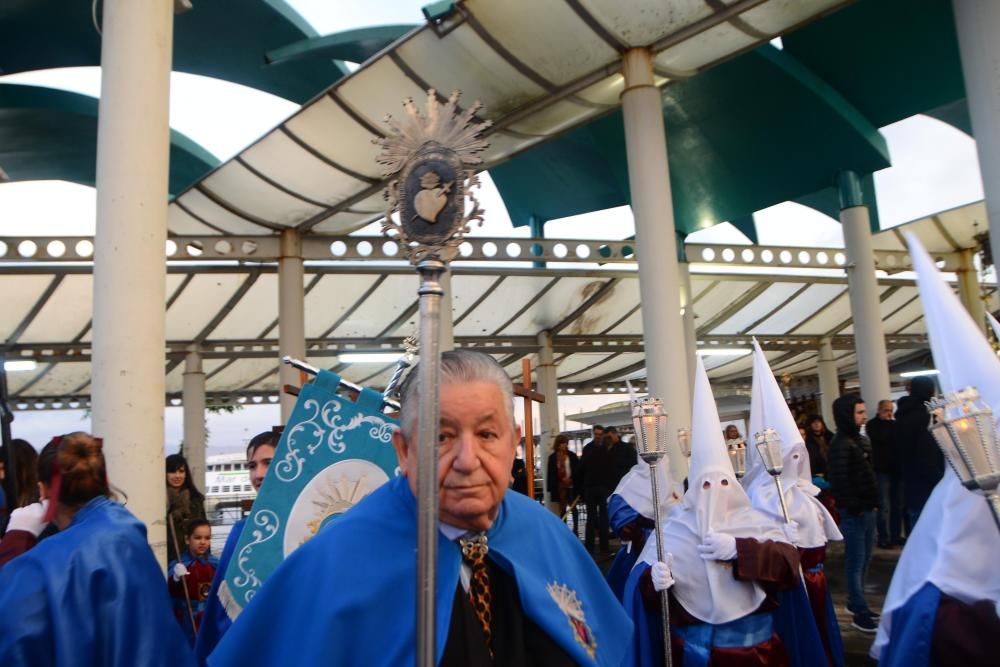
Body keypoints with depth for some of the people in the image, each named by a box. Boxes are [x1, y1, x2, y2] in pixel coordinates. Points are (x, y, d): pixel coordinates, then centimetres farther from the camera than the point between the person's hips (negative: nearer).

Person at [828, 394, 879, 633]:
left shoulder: (862, 440, 14)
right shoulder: (840, 444, -15)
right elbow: (838, 480, -21)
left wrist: (874, 502, 14)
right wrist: (852, 506, -17)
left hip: (868, 509, 9)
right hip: (854, 513, -9)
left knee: (864, 559, 17)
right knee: (855, 562, -1)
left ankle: (856, 602, 29)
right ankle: (860, 613, 5)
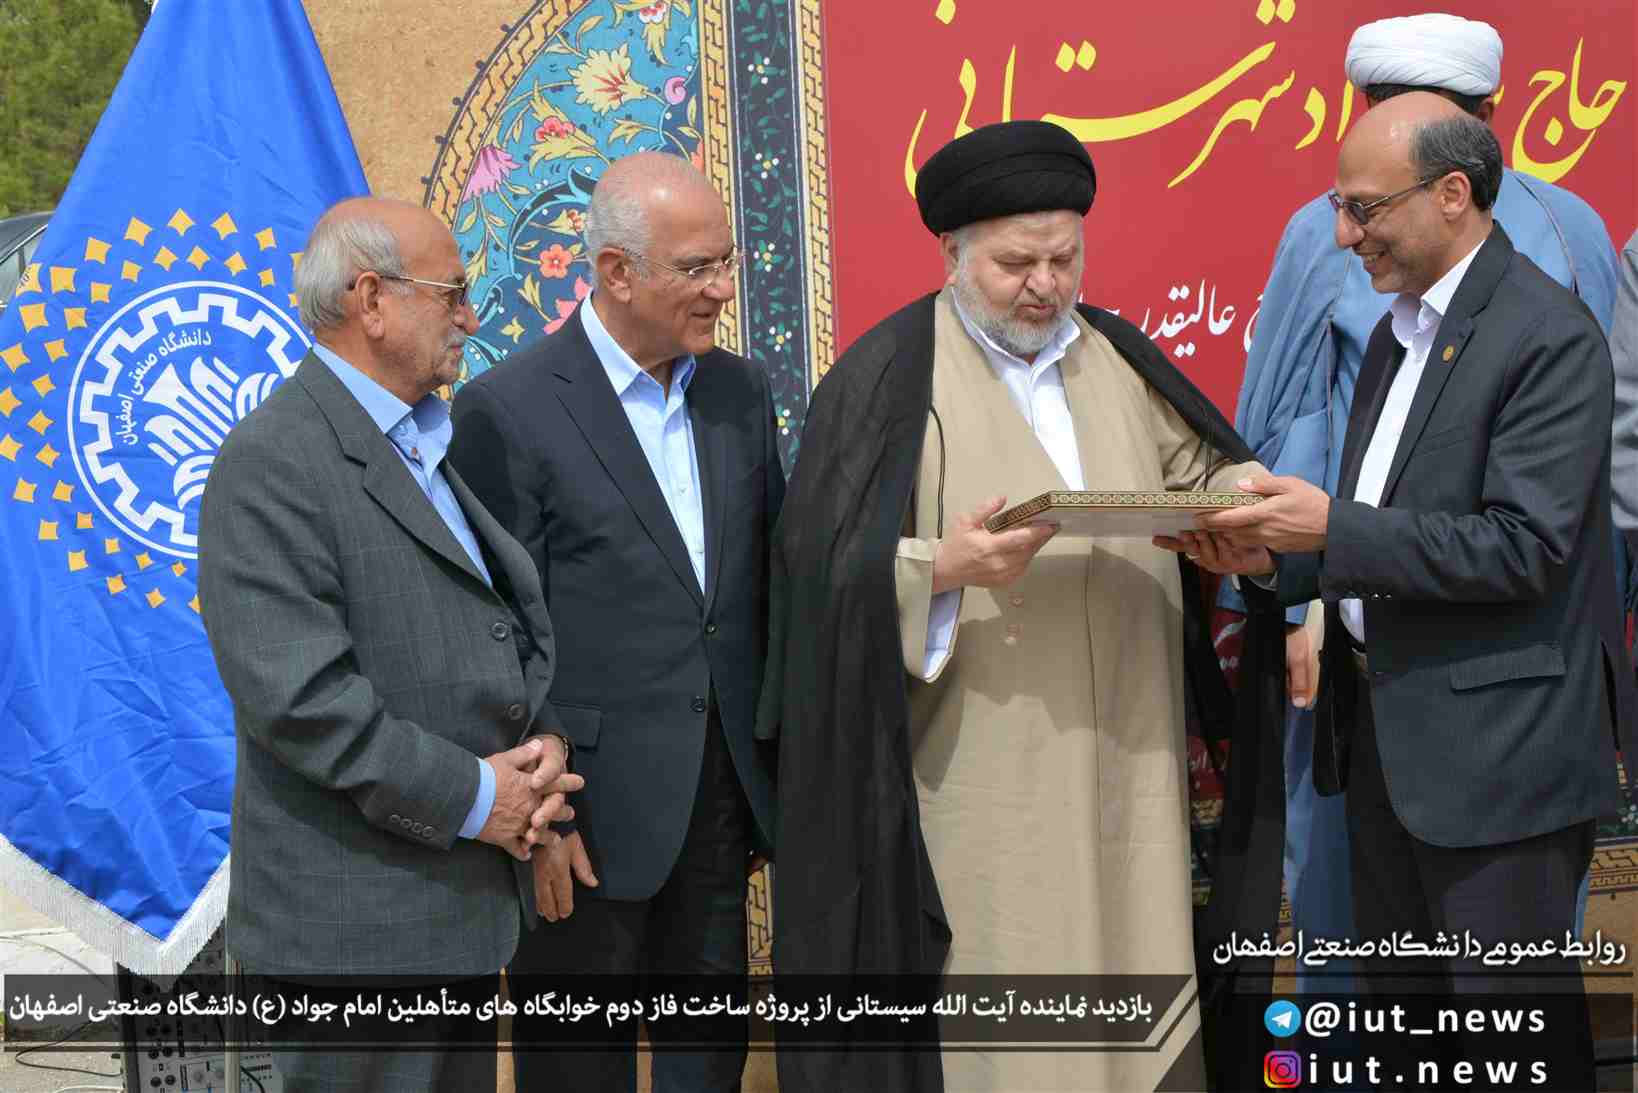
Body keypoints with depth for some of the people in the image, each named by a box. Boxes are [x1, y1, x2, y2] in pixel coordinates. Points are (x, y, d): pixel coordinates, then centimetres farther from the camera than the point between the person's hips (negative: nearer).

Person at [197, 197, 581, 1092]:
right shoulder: (271, 463, -16)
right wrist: (470, 796, -18)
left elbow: (522, 609, 17)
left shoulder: (445, 440, 12)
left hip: (467, 903, 8)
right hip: (357, 923, -8)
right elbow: (299, 696, -23)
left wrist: (544, 737, -2)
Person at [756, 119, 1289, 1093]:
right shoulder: (889, 376, -4)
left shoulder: (1117, 356, 13)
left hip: (1125, 766, 5)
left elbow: (1202, 467, 16)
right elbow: (824, 561, -9)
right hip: (977, 786, -5)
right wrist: (939, 567, -26)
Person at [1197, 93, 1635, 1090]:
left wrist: (1333, 529, -22)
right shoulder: (1401, 330, 14)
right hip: (1384, 729, 9)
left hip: (1497, 742, -9)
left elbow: (1523, 548, -22)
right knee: (1400, 1008, 17)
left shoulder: (1550, 335, -15)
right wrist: (1277, 552, 1)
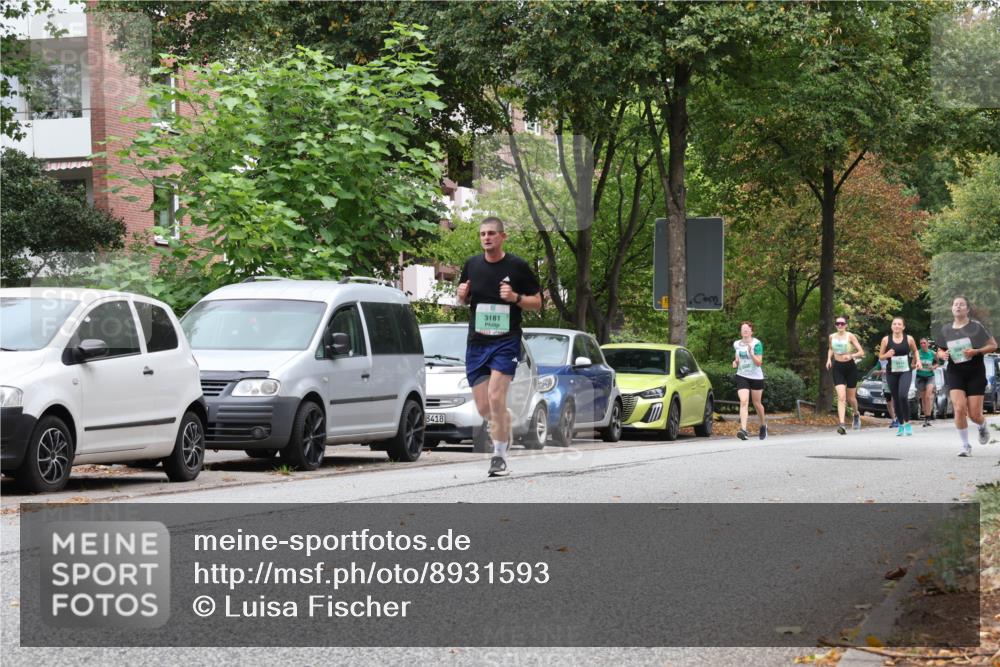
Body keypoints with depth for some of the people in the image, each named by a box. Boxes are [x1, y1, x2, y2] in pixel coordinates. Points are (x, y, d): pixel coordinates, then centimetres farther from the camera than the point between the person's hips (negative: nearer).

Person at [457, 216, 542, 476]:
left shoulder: (517, 266, -3)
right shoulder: (472, 265, 8)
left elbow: (537, 302, 3)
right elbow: (463, 300, 21)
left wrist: (516, 297, -16)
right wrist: (462, 295, -3)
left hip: (506, 341, -4)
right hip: (476, 343, 4)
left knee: (495, 398, -19)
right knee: (482, 407, 4)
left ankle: (499, 455, -9)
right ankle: (506, 429, 36)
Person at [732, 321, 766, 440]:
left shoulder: (756, 344, -10)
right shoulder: (737, 344, 4)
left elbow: (759, 362, -16)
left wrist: (751, 352, -29)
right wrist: (735, 361, 1)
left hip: (756, 377, -2)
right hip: (742, 376, 2)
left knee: (757, 403, 12)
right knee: (743, 401, -17)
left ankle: (763, 425, 39)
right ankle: (743, 430, -28)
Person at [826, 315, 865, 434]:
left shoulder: (850, 336, -7)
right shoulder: (832, 337, 3)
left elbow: (861, 352, -10)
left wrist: (851, 356, -27)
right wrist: (829, 359, 7)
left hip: (850, 367, -1)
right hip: (837, 368, 1)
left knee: (850, 398, 11)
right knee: (841, 397, -15)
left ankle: (856, 414, 44)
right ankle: (841, 424, -22)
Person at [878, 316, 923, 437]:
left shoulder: (909, 339, 0)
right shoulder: (886, 339, 0)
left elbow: (915, 351, 18)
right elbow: (880, 356, 7)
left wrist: (918, 361, 3)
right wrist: (887, 355, -14)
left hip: (905, 371, -2)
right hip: (892, 373, 2)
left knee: (903, 396, -21)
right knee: (896, 399, 5)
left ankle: (907, 423, -7)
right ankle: (900, 425, 20)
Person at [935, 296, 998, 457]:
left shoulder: (976, 326, -3)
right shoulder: (946, 330, 7)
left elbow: (993, 345, -1)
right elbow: (940, 351, 18)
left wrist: (976, 351, -17)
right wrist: (942, 354, -6)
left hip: (975, 373, -2)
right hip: (955, 373, 2)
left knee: (974, 414, -3)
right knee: (959, 409, -17)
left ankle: (982, 426, 36)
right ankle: (966, 446, -3)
====
=== Brief ===
Reproduce every line of the records above verbatim, leaving out the pictures.

=== Response to this exercise ===
Body keypoints with depth for some of the people in the image, each named by a box. Boxes are [x1, y1, x2, y2] in pixel coordinates. Points are (x, y, d): pixel coordinates, then centimetres farther from the camera than the point between the person's hips (negative: nearer).

Person at [828, 394, 879, 633]:
left shoulder: (862, 440, 14)
right shoulder: (840, 444, -15)
right elbow: (838, 480, -21)
left wrist: (874, 502, 14)
right wrist: (852, 506, -17)
left hip: (868, 509, 9)
right hip: (854, 513, -9)
left knee: (864, 559, 17)
right knee: (855, 562, -1)
left ankle: (856, 602, 29)
right ankle: (860, 613, 5)
Body keypoints with depth for some of the people in the image, each named by a box. Boxes are [x1, y1, x2, y2] in pixel coordinates. Points are (x, y, d): pixel coordinates, then centimetres farther from the camera than the point between the person's hips (negative: nearer).

Person at [197, 197, 581, 1092]:
right shoulder: (271, 463, -16)
right wrist: (470, 796, -18)
left elbow: (522, 609, 17)
left shoulder: (445, 440, 12)
left hip: (467, 903, 8)
right hip: (357, 923, -8)
right elbow: (299, 696, -23)
left wrist: (544, 737, -2)
Person at [756, 119, 1289, 1093]:
right shoulder: (889, 376, -4)
left shoulder: (1117, 356, 13)
left hip: (1125, 766, 5)
left elbow: (1202, 467, 16)
right elbow: (824, 561, -9)
right hip: (977, 786, -5)
right wrist: (939, 567, -26)
Person at [1197, 93, 1635, 1090]:
left wrist: (1333, 529, -22)
right shoulder: (1401, 330, 14)
right hip: (1384, 729, 9)
left hip: (1497, 742, -9)
left elbow: (1523, 548, -22)
right knee: (1400, 1008, 17)
left shoulder: (1550, 335, -15)
right wrist: (1277, 552, 1)
Body keypoints with depth for some of the people in the image, each named by a box. Boxes are [x1, y1, x2, y2] in pixel coordinates. Points are (x, y, d): pixel coordinates, then centimetres farther from the camera than the point between the person's hips (negative: nearer).

Person at [457, 216, 542, 476]:
left shoulder: (517, 266, -3)
right shoulder: (472, 265, 8)
left elbow: (537, 302, 3)
right elbow: (463, 300, 21)
left wrist: (516, 297, -16)
right wrist: (462, 295, -3)
left hip: (506, 341, -4)
right hip: (476, 343, 4)
left knee: (495, 398, -19)
right knee: (482, 407, 4)
left ankle: (499, 455, -9)
right ankle: (506, 429, 36)
Person at [732, 321, 766, 440]:
left shoulder: (756, 344, -10)
right shoulder: (737, 344, 4)
left elbow: (759, 362, -16)
left wrist: (751, 352, -29)
right wrist: (735, 361, 1)
left hip: (756, 377, -2)
right hip: (742, 376, 2)
left knee: (757, 403, 12)
right knee: (743, 401, -17)
left ankle: (763, 425, 39)
right ankle: (743, 430, -28)
Person at [826, 315, 865, 434]:
left shoulder: (850, 336, -7)
right shoulder: (832, 337, 3)
left elbow: (861, 352, -10)
left wrist: (851, 356, -27)
right wrist: (829, 359, 7)
left hip: (850, 367, -1)
right hip: (837, 368, 1)
left knee: (850, 398, 11)
right knee: (841, 397, -15)
left ankle: (856, 414, 44)
right ankle: (841, 424, -22)
Person at [878, 316, 923, 437]:
left shoulder: (909, 339, 0)
right shoulder: (886, 339, 0)
left elbow: (915, 351, 18)
right elbow: (880, 356, 7)
left wrist: (918, 361, 3)
right wrist: (887, 355, -14)
left hip: (905, 371, -2)
right hip: (892, 373, 2)
left knee: (903, 396, -21)
right knee: (896, 399, 5)
left ankle: (907, 423, -7)
right ankle: (900, 425, 20)
Person at [935, 296, 998, 457]:
left shoulder: (976, 326, -3)
right shoulder: (946, 330, 7)
left elbow: (993, 345, -1)
right elbow: (940, 351, 18)
left wrist: (976, 351, -17)
right wrist: (942, 354, -6)
left hip: (975, 373, -2)
right hip: (955, 373, 2)
left knee: (974, 414, -3)
right knee: (959, 409, -17)
left ankle: (982, 426, 36)
right ankle: (966, 446, -3)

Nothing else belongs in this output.